Not to put too cynical a point on it, but in a last-minute reelection year ‘Hail Mary’ pass over hard-nosed Republican opponents of Obama’s “DREAM Act” legislation, the President yesterday issued an Executive Order permitting young migrants who came here as children to remain in the U.S.
Now this Executive Order is more “Dream Act-Lite” than Dream Act. But of the stalled Dream Act, I still say it’s inane to lock the barn door after the horse has gotten out. This is why I support the Dream Act and agree in particular, with that pundit who asked, “We educated these children, shouldn’t they give back to our economy?“
Predictably, President Obama’s new immigration policy via executive order wasn’t welcomed by everyone. Under the “deferred action” policy, the Department of Homeland Security will no longer initiate the deportation of illegal immigrants who came to the United States before age 16; who have lived here for at least 5 years; who are under 30; in school; or high school graduates; or those with a GED or equivalent; or who have been in military service with an honorable discharge; and who have clean criminal records.
But as concerns undocumented law school grads: Sergio Garcia, Cesar Vargas, and Jose Godinez-Samperio, with a stroke of the presidential pen, there’ll now be one more reason — not just six why undocumented law school grads should be admitted to the bar.
The change has potentially positive implications for the legal arguments made by Sergio Garcia, Cesar Vargas and Jose Godinez-Samperio in their still pending petitions to gain admission to practice law.
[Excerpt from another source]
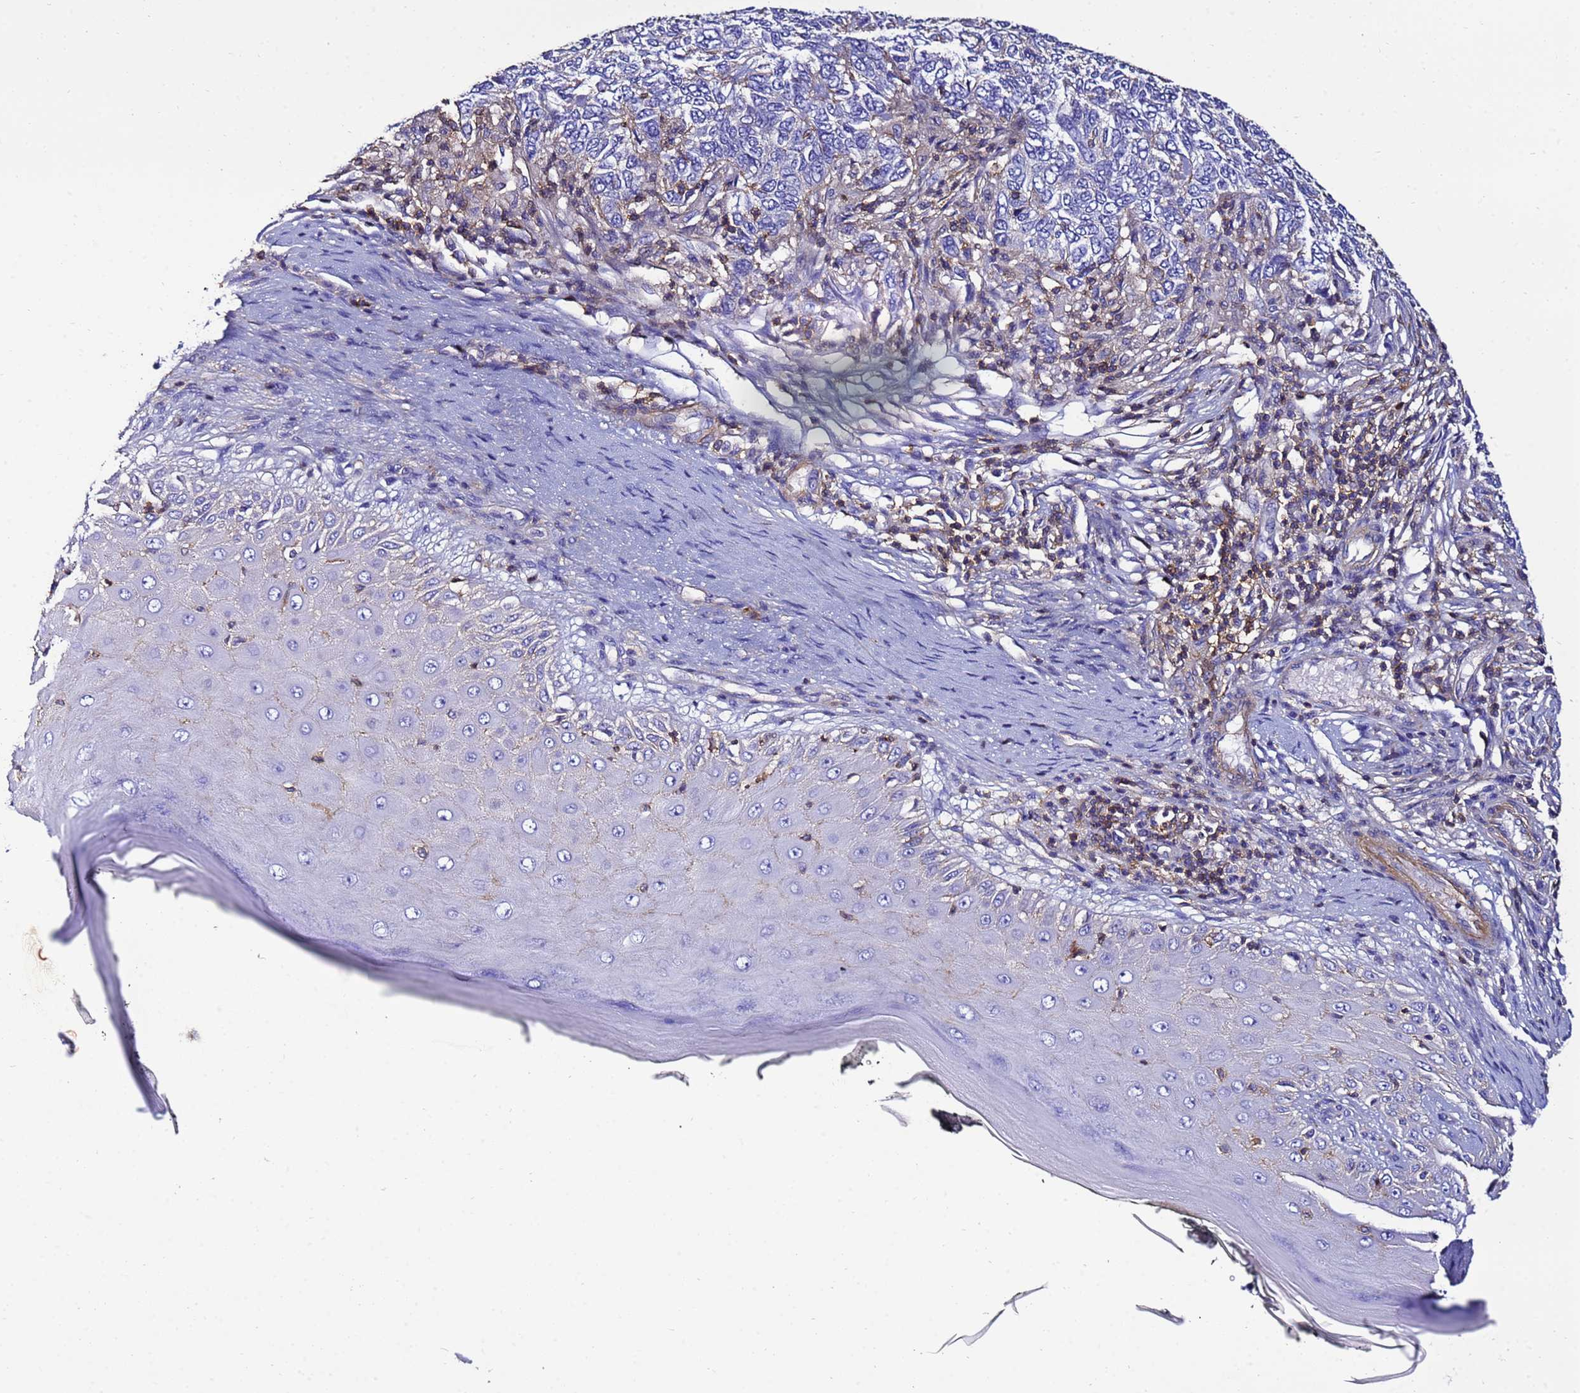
{"staining": {"intensity": "negative", "quantity": "none", "location": "none"}, "tissue": "skin cancer", "cell_type": "Tumor cells", "image_type": "cancer", "snomed": [{"axis": "morphology", "description": "Basal cell carcinoma"}, {"axis": "topography", "description": "Skin"}], "caption": "This micrograph is of skin basal cell carcinoma stained with immunohistochemistry (IHC) to label a protein in brown with the nuclei are counter-stained blue. There is no expression in tumor cells.", "gene": "ACTB", "patient": {"sex": "female", "age": 65}}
Since the 3 undocumented immigrant law school graduates appear to satisfy the new policy’s announced criteria, the licensing authorities will no longer find themselves in the previously and embarrassingly likely circumstance of having just approved new lawyers on the eve of their deportations. Furthermore, the policy change may provide state supreme courts and apprehensive lawyer licensing boards with additional legal and political cover.
In announcing the new policy change, the president explained that “eligible individuals who do not present a risk to national security or public safety will be able to request temporary relief from deportation proceedings and apply for work authorization.”
Fingering the finger-waggers.
Obama’s political opponents are hissing fitting and stepping on each others’ heads in condemnation. For one, Arizona’s finger wagging Jan Brewer called Obama’s immigration announcement “outrageous.” And in a line a staffer must’ve fed the governor — who shares the same empty-headed erudition as Paris Hilton — Brewer described the president’s action as “backdoor amnesty.”
The news also found at least one lawmaker threatening to sue over it. And let’s not even delve into the haters who think the solution to illegal immigration are such life-threatening measures as laying minefields at the Mexican border.
So of course the new policy directive leaves Obama open to the accusation of shamelessly pandering for Latino votes in November. The Executive Order comes only now in the waning months of his first term.
Moreover, the Executive Order may be short-lived. It will be hawked out faster than a cocker spaniel biting a jalapeño by ole Mitt should Obama lose reelection. Nevertheless, it buoys the president’s base and infuriates his opponents — and it may yet boost the chances of at least 3 lawyers-in-waiting.